Figure 4. Lagrangian experiments results. The maps show the annual accumulated particle density using the HYCOM climatology, without wind, and according to the release month. The annual accumulated particle density refers to the number of steps the particles take during a year. The black line is the coastline, and the gray line is the 200 m isobath.
The Lagrangian experiments were also performed using the spatial patterns identified by the SOMs analysis with the temporal evolution given by the BMUs (Figure 3) as the surface current velocity. The results (Figure 5) show that the SOMs’ pathways and distribution of particles are similar to those from the HyCOM climatology. A difference between both datasets is that the velocity from the spatial SOMs remains stationary according to the BMUs time series (Figure 3). However, the differences in the distribution of particles are not significant, as we will describe in section 3.2.3. The SOMs Lagrangian results show that when particles are released between May and September, their accumulation in the CS is minimal (<300 particles). Starting in June, the NERR intensifies, the NBC moves eastward (Condie, 1991), and the cLCS intensifies at the coasts of Brazil, Suriname, the French Guiana, and the Lesser Antilles region.
On the other hand, the particles released in October-December show the effect of the NERR intensification and of the cLCS as transport barriers, which cause the particles to drift northward along the NEC toward the Sargasso Sea, and promote a large accumulation of particles from the Equatorial Atlantic to the north of the Dominican Republic. This could be associated with NBC rings that stall and decay east of the Lesser Antilles (between 14°N and 18°N) during these months, as described by Chérubin & Richardson (2007), and which could displace the particles to the northern part of the eastern CS and merging with inflow from the NEC. Between January and April, the NEA, the eastern CS, the Greater Antilles, and the Bahamas show the largest accumulation of particles.
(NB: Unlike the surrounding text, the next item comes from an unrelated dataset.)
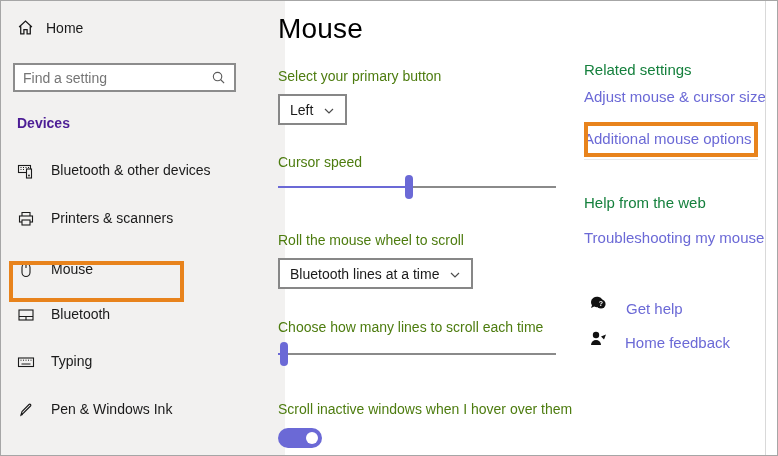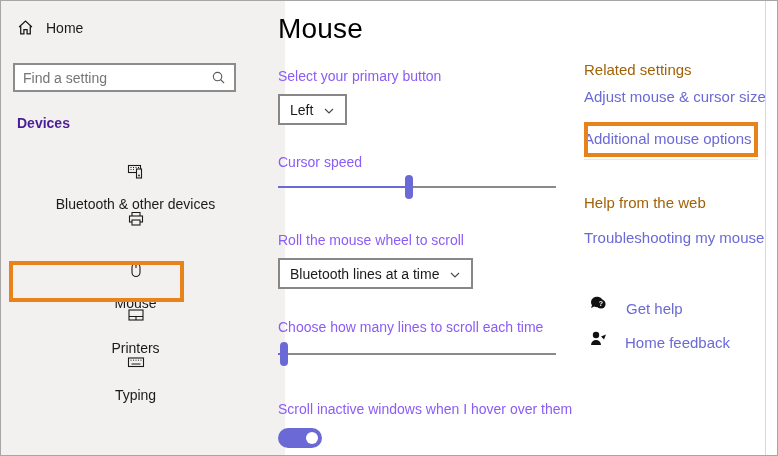"Select your primary button" .field-label { color: #8b5cf6 -> #4d7c0f }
It should be noted that during this period, the cLCS in the Lesser Antilles and the Yucatan Channel are intensified, acting as transport channels that carry particles into the CS and the GoM, respectively.
Regardless of using the HYCOM climatology or the SOMs-derived velocities used in the Lagrangian experiments, the particle trajectories show paths following the strongest currents and the spatial distribution of cLCS. Those paths create specific accumulation regions, particularly the NEA and the Lesser and Greater Antilles. However, these results do not consider wind as an additional forcing (e.g., windage), despite being one of the most critical factors determining the dynamics at the ocean surface, as we will analyze in the following experiments.